L’annuncio fatto lo scorso 20 gennaio di voler integrare 5.000 disoccupati, regolarizzare la situazione di 1.400 persone, al fine di garantire il finanziamento di microprogetti con un investimento di 6 milioni di dollari e trasformare le terre collettive, ha «solo un effetto anestetico». Per Le Courrier International «è necessario un piano di sviluppo vero e proprio, una visione globale basata su criteri qualitativi e quantitativi. Niente di tutto questo è all’orizzonte».

LO SPETTRO ISIS

La situazione tunisina, già instabile per ragioni interne, è ulteriormente peggiorata a causa degli attacchi terroristici compiuti nel 2015 contro obiettivi turistici: a marzo un attentato al museo del Bardo, a Tunisi, provocò la morte di 24 persone e a giugno 39 persone rimasero uccise in un attentato a un resort di Susa, sul Golfo di Hammamet. Senza contare quello dello scorso 25 novembre, quando lo Stato Islamico ha compiuto un attacco contro le guardie presidenziali a Tunisi. L’industria turistica, che dà lavoro a quasi 400 mila tunisini, è stata pesantemente colpita e decine di hotel hanno registrato un drastico calo delle prenotazioni, vedendosi costretti a chiudere in anticipo rispetto al termine della stagione turistica.

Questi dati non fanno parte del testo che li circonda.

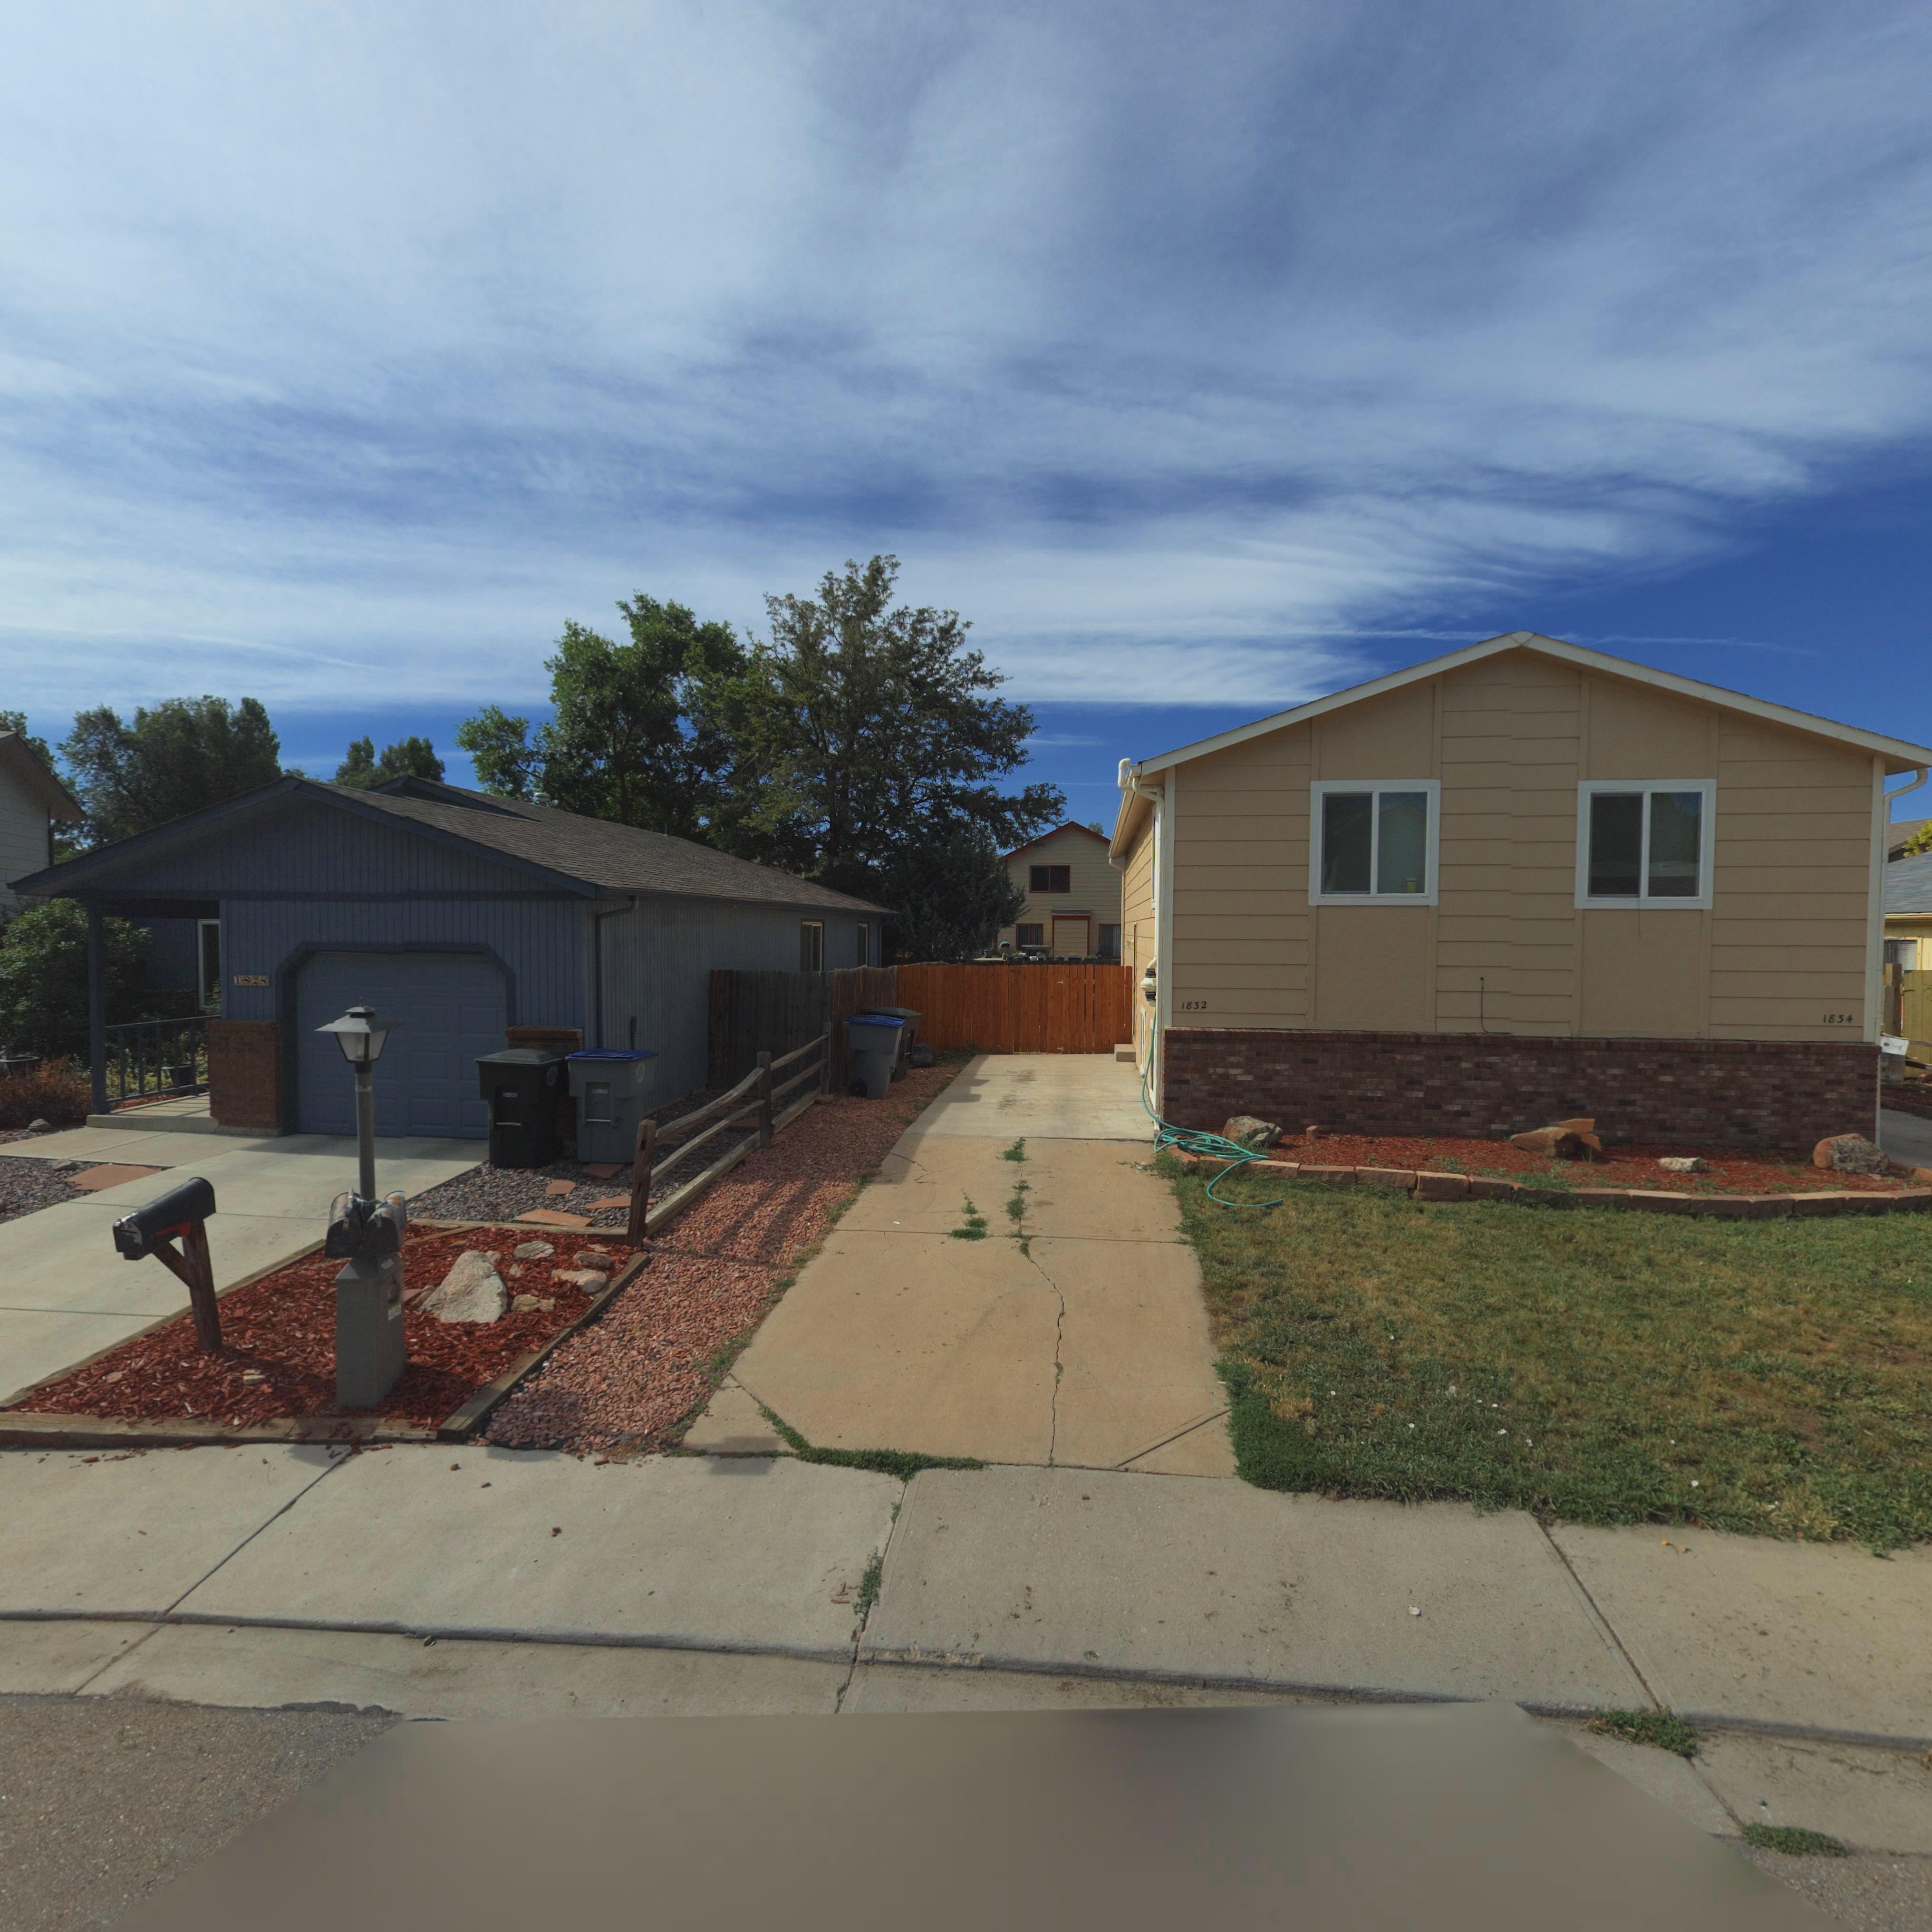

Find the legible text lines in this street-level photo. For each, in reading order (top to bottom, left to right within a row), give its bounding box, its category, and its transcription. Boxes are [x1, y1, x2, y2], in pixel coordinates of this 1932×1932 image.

[235, 976, 266, 985] StreetNumber: 1828
[1181, 1000, 1207, 1010] StreetNumber: 1832
[1823, 1014, 1853, 1024] StreetNumber: 1834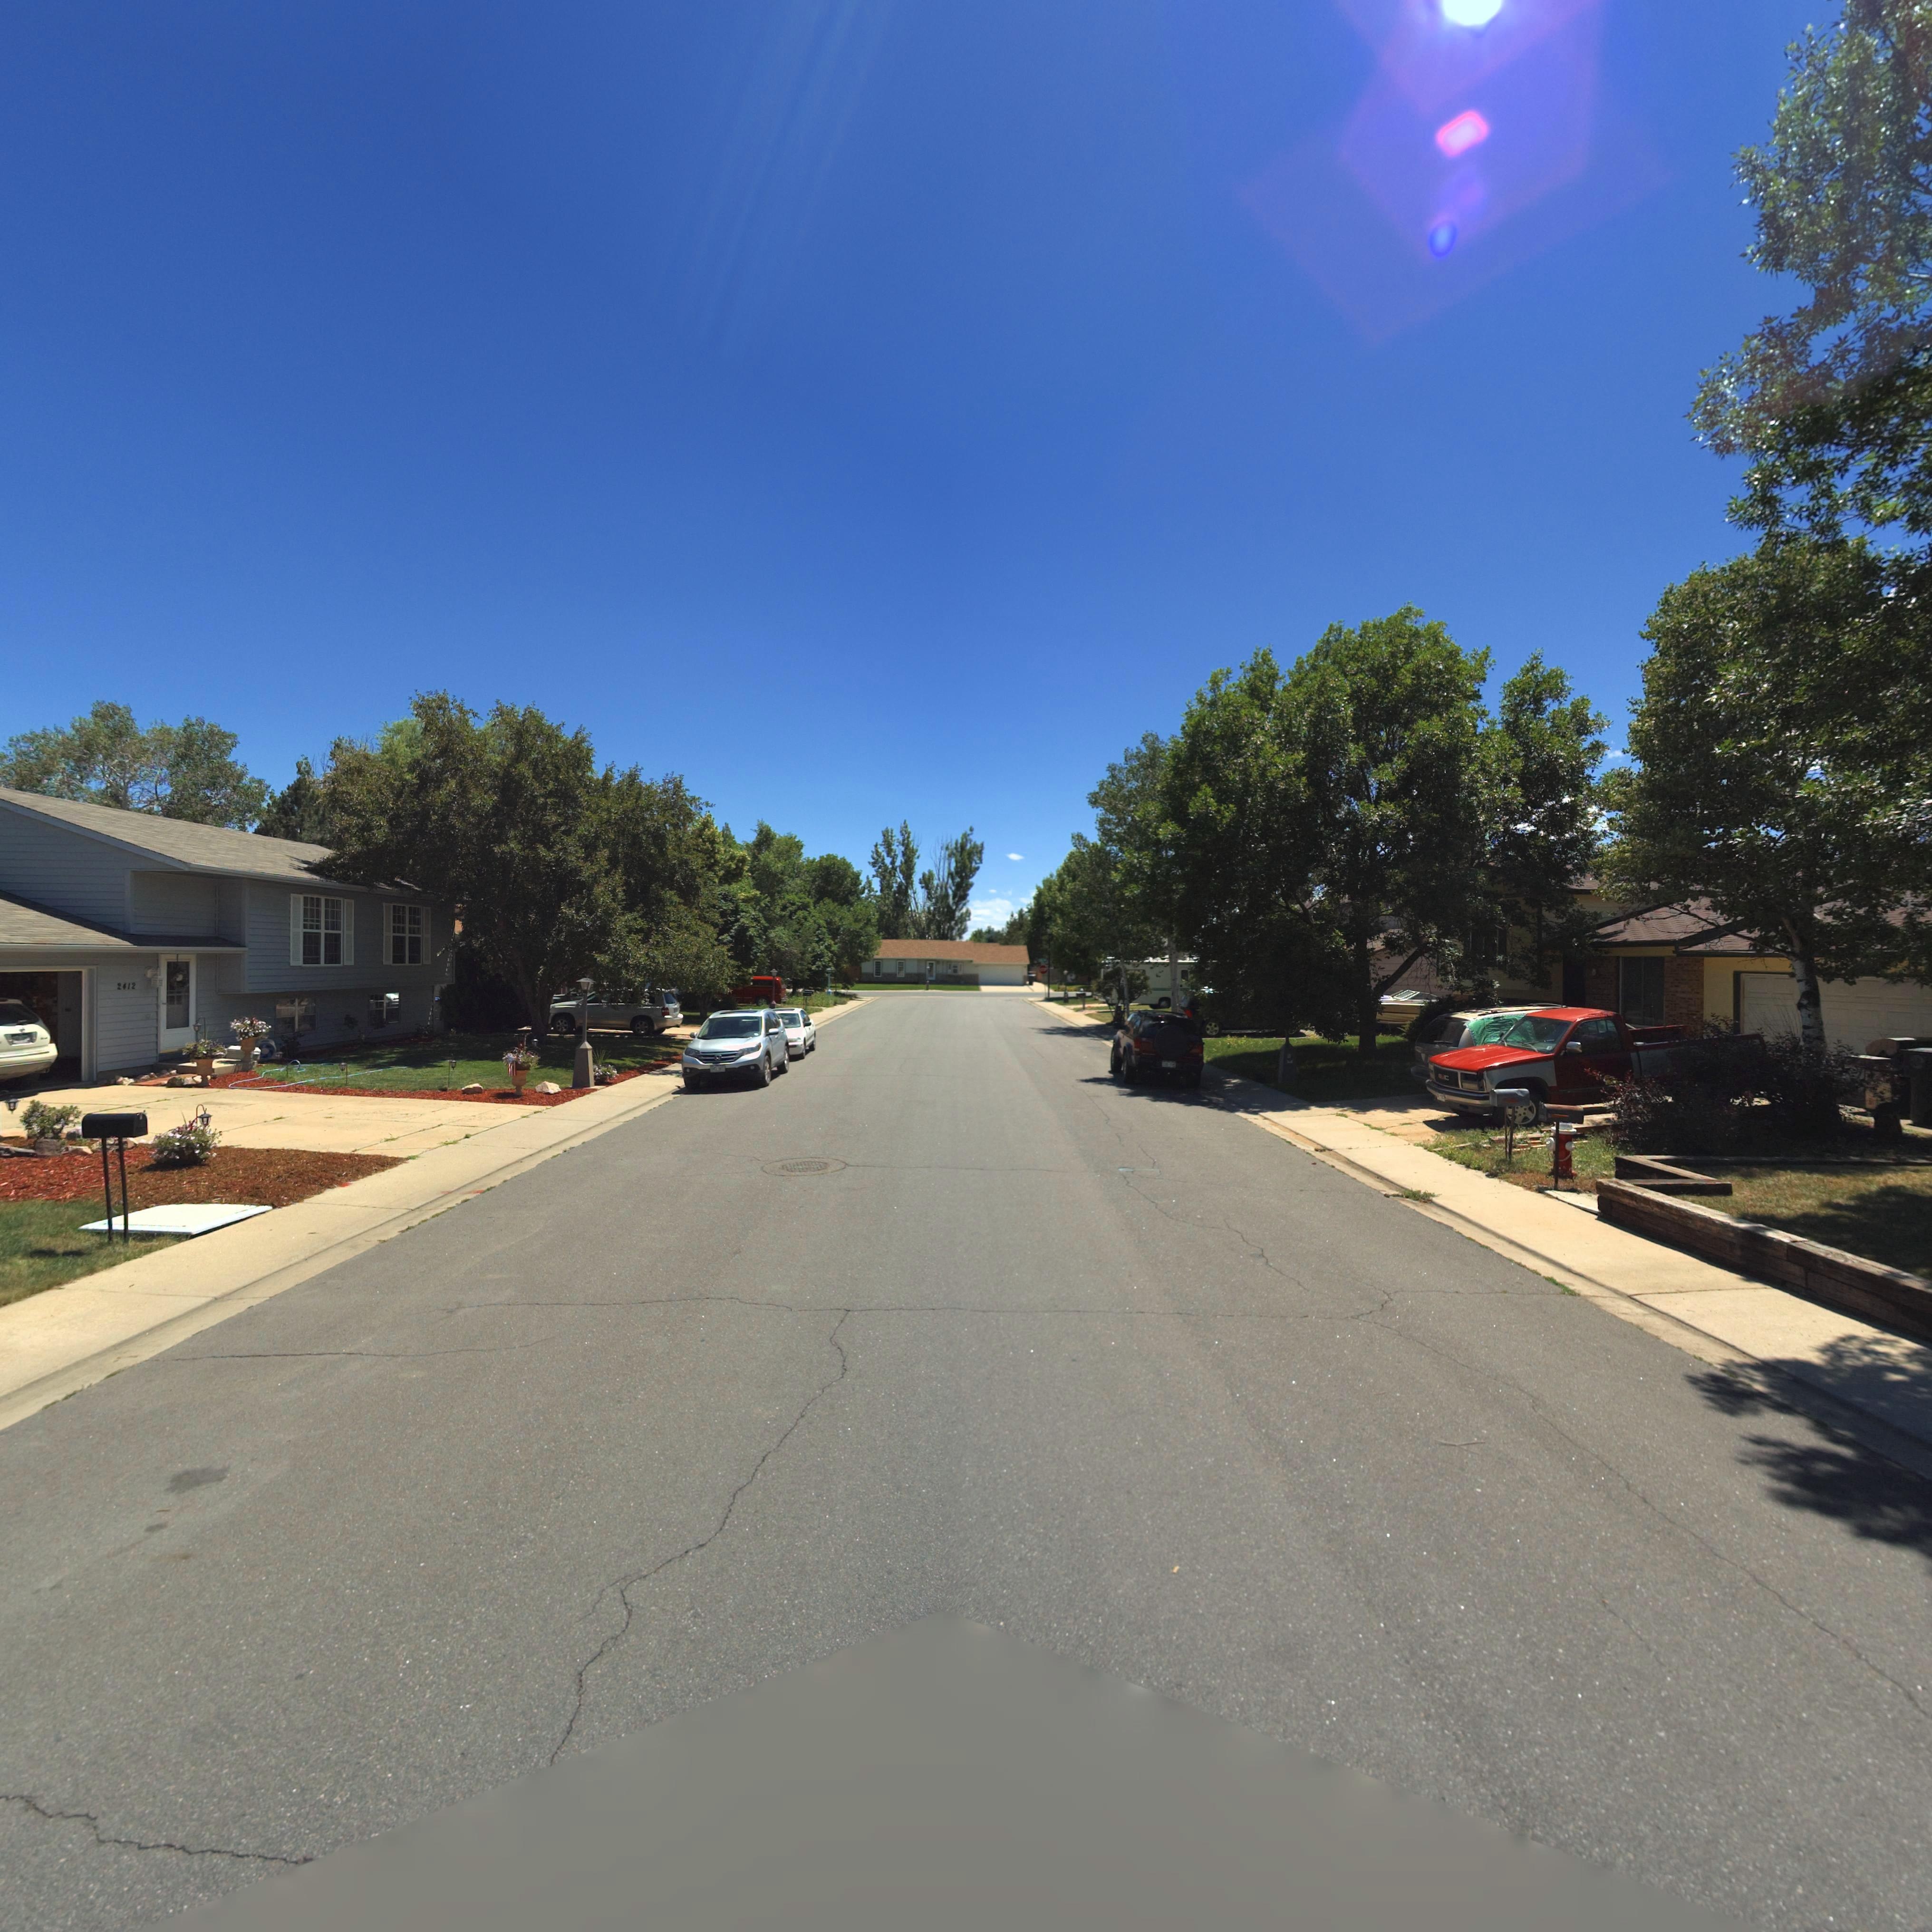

TUNISIA: «L’UOMO MALATO DI JIHADISMO» NEL MAGHREB

Del testo, spiega in un’analisi Le Monde, La Tunisia è anche uno degli stati più esposti alle infiltrazioni dello Stato islamico. In primis a causa della presenza gruppo jihadista Ajnad Al-Khilafa composto da jihadisti che avevano lasciato al-Qaeda dopo la proclamazione del Califfato nel mese di giugno 2014 e che opera nella zona montuosa della Tunisia occidentale. Secondo una fonte della sicurezza, la Tunisia è «l’uomo malato di jihadismo» nel Maghreb. Oltre ai militanti che operavano già all’interno del territorio tunisino, molti jihadisti provenienti da Libia e Algeria hanno varcato i confini dai paesi vicini per colpire all’interno del paese. Gruppi dispersi che rendono complesse operazioni contro insurrezione. Inoltre, lo Stato Islamico riscuote sempre più consensi da parte della popolazione più radicalizzata. Dato, se si può, ancor più preoccupante.